﻿ Equidistant Conic Projection

# Equidistant Conic Projection

A conic projection with equally spaced parallels. Neither conformal nor equal area. Also known as the Simple Conic or Conic projection.

###### Scale

True along each meridian and along one or two chosen standard parallels, usually but not necessarily on the same side of the Equator. As a rule of thumb, these parallels can be placed at one-sixth and five-sixths of the range of latitudes, but there are more refined means of selection.

Scale is constant along any given parallel.

###### Distortion

Free of angular and scale distortion only along the one or two standard parallels. Distortion is constant along any given parallel. Compromise in distortion between equal-area and conformal conic projections.

###### Usage

The most common projection in atlases for small countries. Also used by the Soviet Union for mapping that nation.

###### Limitations

Use only for a single hemisphere.

###### Origin

Rudimentary forms developed by Claudius Ptolemy (about A.D. 100). Improvements by Johannes Ryusch in 1508;, Gerardus Mercator in the late 16th century, and Nicholas de l’Isle in 1745.

###### Limiting Forms

Polar Azimuthal Equidistant projection: if a pole is made the single standard parallel.

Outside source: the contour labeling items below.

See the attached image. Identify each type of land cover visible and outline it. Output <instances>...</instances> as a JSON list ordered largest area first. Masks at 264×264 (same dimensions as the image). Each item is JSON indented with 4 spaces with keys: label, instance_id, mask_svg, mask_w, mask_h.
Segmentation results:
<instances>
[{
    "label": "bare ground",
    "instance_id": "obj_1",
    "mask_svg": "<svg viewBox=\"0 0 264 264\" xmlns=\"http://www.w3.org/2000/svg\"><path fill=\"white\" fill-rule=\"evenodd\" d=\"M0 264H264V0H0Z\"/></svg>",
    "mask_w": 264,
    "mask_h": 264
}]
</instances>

The cone of projection thereby becomes a plane.

Plate Carree projection: if the Equator is the single standard parallel. The cone of projection thereby becomes a cylinder.

Equirectangular (Cylindrical) projection: if the two standard parallels are symmetrically placed north and south of the Equator.

###### Options

Specify the first standard parallel and second standard parallel to tailor the projection to the area to be mapped.

Specify the latitude origin and longitude origin to center the map projection to the area to be mapped. Specifying a non-Equatorial origin causes an oblique projection.